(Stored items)
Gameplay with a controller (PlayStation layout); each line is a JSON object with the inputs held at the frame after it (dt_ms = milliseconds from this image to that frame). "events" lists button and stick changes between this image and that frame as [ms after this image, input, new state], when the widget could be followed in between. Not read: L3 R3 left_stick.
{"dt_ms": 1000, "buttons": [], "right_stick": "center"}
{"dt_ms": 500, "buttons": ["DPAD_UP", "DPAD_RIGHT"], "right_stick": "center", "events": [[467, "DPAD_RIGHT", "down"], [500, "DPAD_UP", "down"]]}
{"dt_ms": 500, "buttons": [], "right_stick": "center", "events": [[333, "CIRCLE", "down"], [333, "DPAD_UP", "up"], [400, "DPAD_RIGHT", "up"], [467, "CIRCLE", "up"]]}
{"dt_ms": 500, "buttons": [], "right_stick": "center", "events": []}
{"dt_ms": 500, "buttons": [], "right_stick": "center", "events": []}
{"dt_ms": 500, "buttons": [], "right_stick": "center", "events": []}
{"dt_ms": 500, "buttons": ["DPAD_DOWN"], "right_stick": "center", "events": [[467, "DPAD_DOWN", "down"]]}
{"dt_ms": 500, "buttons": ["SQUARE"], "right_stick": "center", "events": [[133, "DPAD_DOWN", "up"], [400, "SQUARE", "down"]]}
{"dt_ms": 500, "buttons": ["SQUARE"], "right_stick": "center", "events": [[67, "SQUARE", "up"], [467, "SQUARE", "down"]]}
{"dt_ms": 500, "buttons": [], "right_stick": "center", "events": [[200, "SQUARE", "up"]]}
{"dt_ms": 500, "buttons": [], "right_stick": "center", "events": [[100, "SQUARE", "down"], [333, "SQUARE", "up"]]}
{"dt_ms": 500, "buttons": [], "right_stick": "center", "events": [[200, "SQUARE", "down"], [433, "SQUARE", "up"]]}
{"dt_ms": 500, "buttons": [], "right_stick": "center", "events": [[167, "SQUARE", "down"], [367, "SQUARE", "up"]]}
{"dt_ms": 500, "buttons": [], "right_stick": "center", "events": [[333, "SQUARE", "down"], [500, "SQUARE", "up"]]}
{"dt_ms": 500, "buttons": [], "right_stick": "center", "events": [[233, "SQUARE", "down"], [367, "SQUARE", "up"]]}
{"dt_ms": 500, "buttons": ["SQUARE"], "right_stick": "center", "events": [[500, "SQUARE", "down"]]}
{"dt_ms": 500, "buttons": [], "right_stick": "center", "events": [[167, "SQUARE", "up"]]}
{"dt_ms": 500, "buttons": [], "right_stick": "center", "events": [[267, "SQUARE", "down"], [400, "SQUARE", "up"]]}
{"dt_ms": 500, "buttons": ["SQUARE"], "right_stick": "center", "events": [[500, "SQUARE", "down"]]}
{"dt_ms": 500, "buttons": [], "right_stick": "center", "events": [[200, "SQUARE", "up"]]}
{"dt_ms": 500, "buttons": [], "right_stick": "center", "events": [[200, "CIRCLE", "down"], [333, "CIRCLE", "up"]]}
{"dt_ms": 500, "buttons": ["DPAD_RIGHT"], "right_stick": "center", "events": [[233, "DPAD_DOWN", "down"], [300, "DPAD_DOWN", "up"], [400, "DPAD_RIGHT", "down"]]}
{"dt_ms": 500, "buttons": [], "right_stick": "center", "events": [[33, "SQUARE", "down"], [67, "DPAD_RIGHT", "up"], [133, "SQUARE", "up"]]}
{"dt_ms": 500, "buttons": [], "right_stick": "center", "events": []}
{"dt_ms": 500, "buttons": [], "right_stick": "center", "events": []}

_WHAT YOU SHOULD DO_: Your reply should be one number: how many lines in the entries above contain the word "CIRCLE".

_OUTPUT OF THE TASK_: 2